## Source extract
** begin **
How Big is China? What can I see in 7 days?

  • imperial I
  • April 29, 2020

“How large is China?  I have 7 days in China and would like a luxury tour to Beijing, Xian, Guilin, Shanghai and Hong Kong.  Is this possible?” As an Itinerary Designer at Imperial Tours, I have been asked this question (or a similar variation) countless times. My initial response is that technically it is possible if one wishes is to zip from city to city with very little time in each destination. But I then continue to explain that China is a large country; flights from one city to the next average 2.5 hours per leg and each of the destinations are markedly different in terms of tourist sites to see, historical significance, culture, as well cuisine. 

To put things in perspective, China is about the size of the United States (the USA is in fact slightly bigger, but who’s competing?). This means visiting the aforementioned cities in seven days equates to traveling from Washington DC to Chicago to Las Vegas to San Francisco to Seattle!  That would lend to a very ambitious, not to mention a rather exhausting holiday itinerary.
** end **
## Extracted material
** begin **
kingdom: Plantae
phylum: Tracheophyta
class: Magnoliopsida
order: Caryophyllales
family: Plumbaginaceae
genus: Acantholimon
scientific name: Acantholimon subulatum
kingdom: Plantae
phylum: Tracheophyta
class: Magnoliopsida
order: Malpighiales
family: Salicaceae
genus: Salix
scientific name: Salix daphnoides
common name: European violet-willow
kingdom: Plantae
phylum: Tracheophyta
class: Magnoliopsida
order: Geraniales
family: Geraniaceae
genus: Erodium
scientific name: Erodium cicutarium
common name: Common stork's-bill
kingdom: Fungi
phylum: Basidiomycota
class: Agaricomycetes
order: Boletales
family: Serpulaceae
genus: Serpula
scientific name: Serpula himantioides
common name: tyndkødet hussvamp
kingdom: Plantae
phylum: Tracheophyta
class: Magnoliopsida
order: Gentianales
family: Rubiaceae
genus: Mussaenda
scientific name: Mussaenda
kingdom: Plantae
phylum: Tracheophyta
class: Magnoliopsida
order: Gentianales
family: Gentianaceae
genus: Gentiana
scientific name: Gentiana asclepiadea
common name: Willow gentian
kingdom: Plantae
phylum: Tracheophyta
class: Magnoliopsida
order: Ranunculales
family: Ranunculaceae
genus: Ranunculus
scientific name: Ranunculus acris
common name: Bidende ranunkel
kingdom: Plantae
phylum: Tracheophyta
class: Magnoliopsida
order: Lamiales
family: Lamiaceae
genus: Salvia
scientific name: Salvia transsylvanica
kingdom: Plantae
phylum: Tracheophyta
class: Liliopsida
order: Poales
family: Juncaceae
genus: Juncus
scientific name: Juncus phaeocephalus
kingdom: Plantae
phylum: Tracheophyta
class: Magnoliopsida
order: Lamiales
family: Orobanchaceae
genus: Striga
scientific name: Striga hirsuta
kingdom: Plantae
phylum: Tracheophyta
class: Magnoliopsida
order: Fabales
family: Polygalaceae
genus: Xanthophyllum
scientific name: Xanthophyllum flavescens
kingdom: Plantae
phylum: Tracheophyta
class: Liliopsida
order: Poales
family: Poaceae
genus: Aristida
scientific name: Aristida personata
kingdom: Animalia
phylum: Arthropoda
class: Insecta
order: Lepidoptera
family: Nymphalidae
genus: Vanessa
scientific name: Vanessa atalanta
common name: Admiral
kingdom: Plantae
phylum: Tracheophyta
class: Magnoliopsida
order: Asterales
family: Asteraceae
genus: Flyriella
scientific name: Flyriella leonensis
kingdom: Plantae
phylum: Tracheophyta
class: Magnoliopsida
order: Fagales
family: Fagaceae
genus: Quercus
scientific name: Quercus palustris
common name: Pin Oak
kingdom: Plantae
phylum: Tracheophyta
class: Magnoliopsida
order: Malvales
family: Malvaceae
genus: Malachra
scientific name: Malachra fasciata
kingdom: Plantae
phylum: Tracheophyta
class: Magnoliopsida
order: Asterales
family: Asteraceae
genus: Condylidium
** end **
## Aim
Answer these questions from the article on China's size:
1. What job does the writer hold at Imperial Tours?
2. How long does a flight between the cities average per leg?
3. Which country does the article say is slightly bigger, China or the United States?
The rows above are material separate from the article on China's size.

## Expected answer
1. Itinerary Designer
2. 2.5 hours
3. The United States